NEWS: Effective April 1, Wisconsin’s Office of Credit Unions (OCU) is updating its rules to give state-chartered credit unions equal footing with federal credit unions (FCUs) when it comes to issuing subordinated debt.
Subordinated debt involves credit unions borrowing money from investors, subject to NCUA requirements that prescribe the loan’s structure, terms and other issues. It gets favorable regulatory capital treatment because of its subordination to other creditors.
Only low-income credit unions (LICUs) may issue secondary capital under current state law. By changing state rules to mirror federal law, the OCU will now also let newly chartered credit unions and “complex” credit unions (i.e., credit unions with assets greater than $500 million and without a low-income designation) issue subordinated debt for purposes of regulatory capital treatment.

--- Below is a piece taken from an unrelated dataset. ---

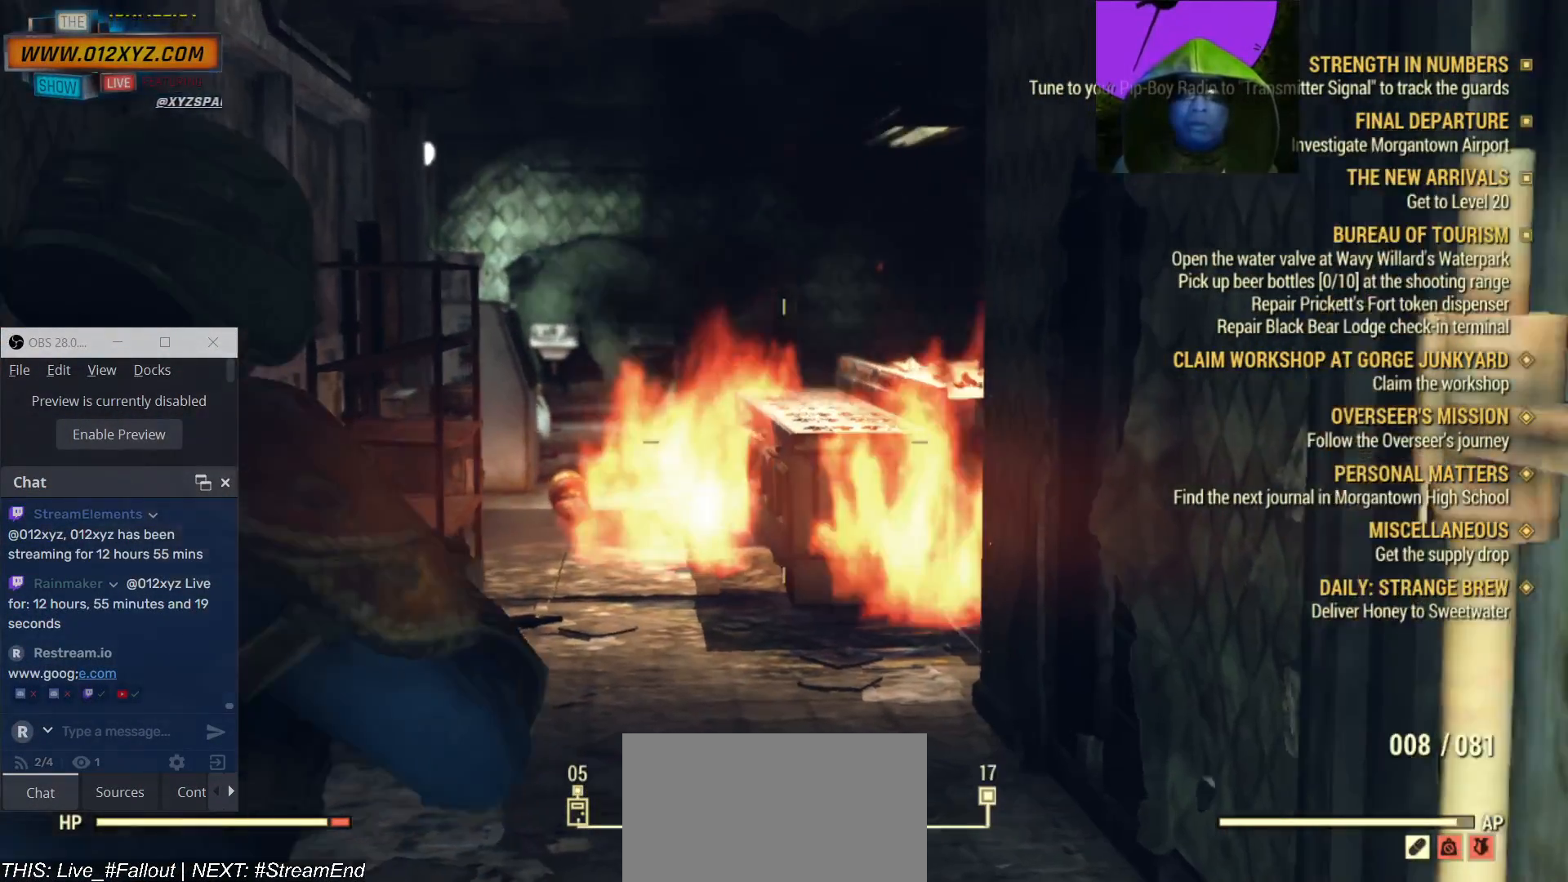
{"keys": [], "mouse": ["right"], "events": [[200, "a", "up"], [267, "w", "up"]]}
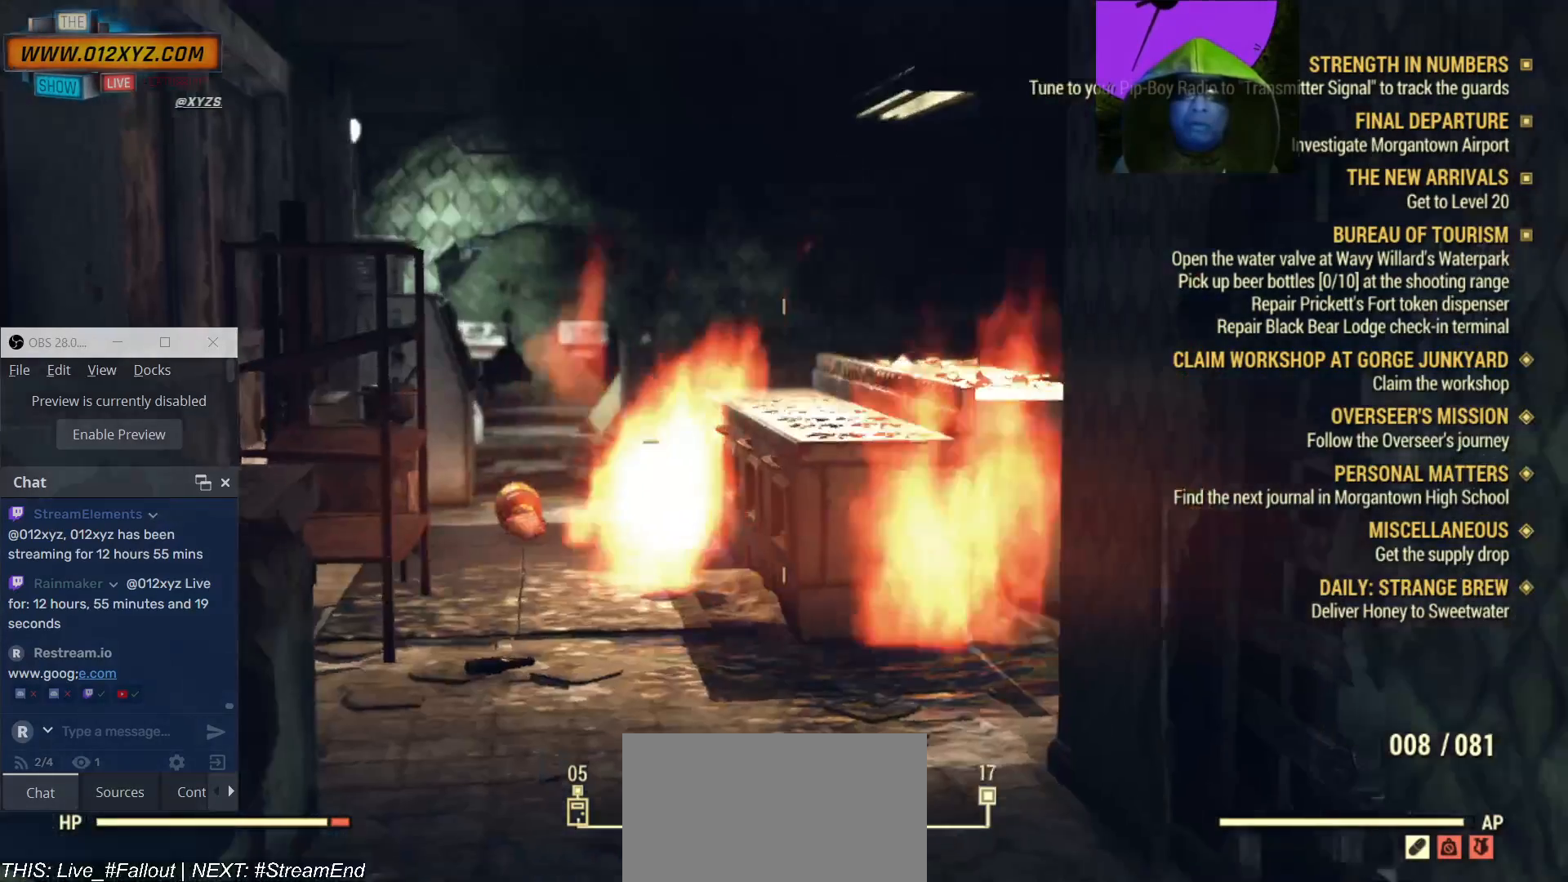
{"keys": [], "mouse": ["right"], "events": []}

Currently, DFI-CU §75.03(1) says that state-chartered LICUs may accept secondary capital accounts, subject to the same federal requirements that apply to FCUs. The state rules cross-reference NCUA regulations, but those references have become outdated because the NCUA rules on subordinated debt changed significantly on Jan. 1, 2022. To keep pace, the OCU is amending its rules to cross-reference the new NCUA regulations (which are found in Part 702, Subpart D, of the NCUA Rules). For example, the NCUA rules now refer to secondary capital issued before Jan. 1, 2022, as “grandfathered secondary capital,” while secondary capital issued after that time is called “subordinated debt” and is subject to new requirements. The OCU rules now use that same terminology, and not the now-obsolete term “secondary capital accounts.”
NCUA rules changed Jan. 1
This whitepaper from a prominent national banking law firm does a nice job of summarizing the NCUA subordinated debt rules that took effect Jan. 1 – which state-chartered credit unions will also have to follow. The whitepaper explains:
Most significantly, the [new NCUA rule] would, for the first time, provide federally insured credit unions … with more than $500 million in assets and without a low-income designation access to additional capital outside of retained earnings. Specifically, these credit unions would be permitted to sell subordinated debt to certain qualifying investors and use the proceeds to satisfy the NCUA’s new risk-based capital ratio that will take effect on January 1, 2022 …, which will require them to hold capital at least equal to 10% of their risk-weighted assets.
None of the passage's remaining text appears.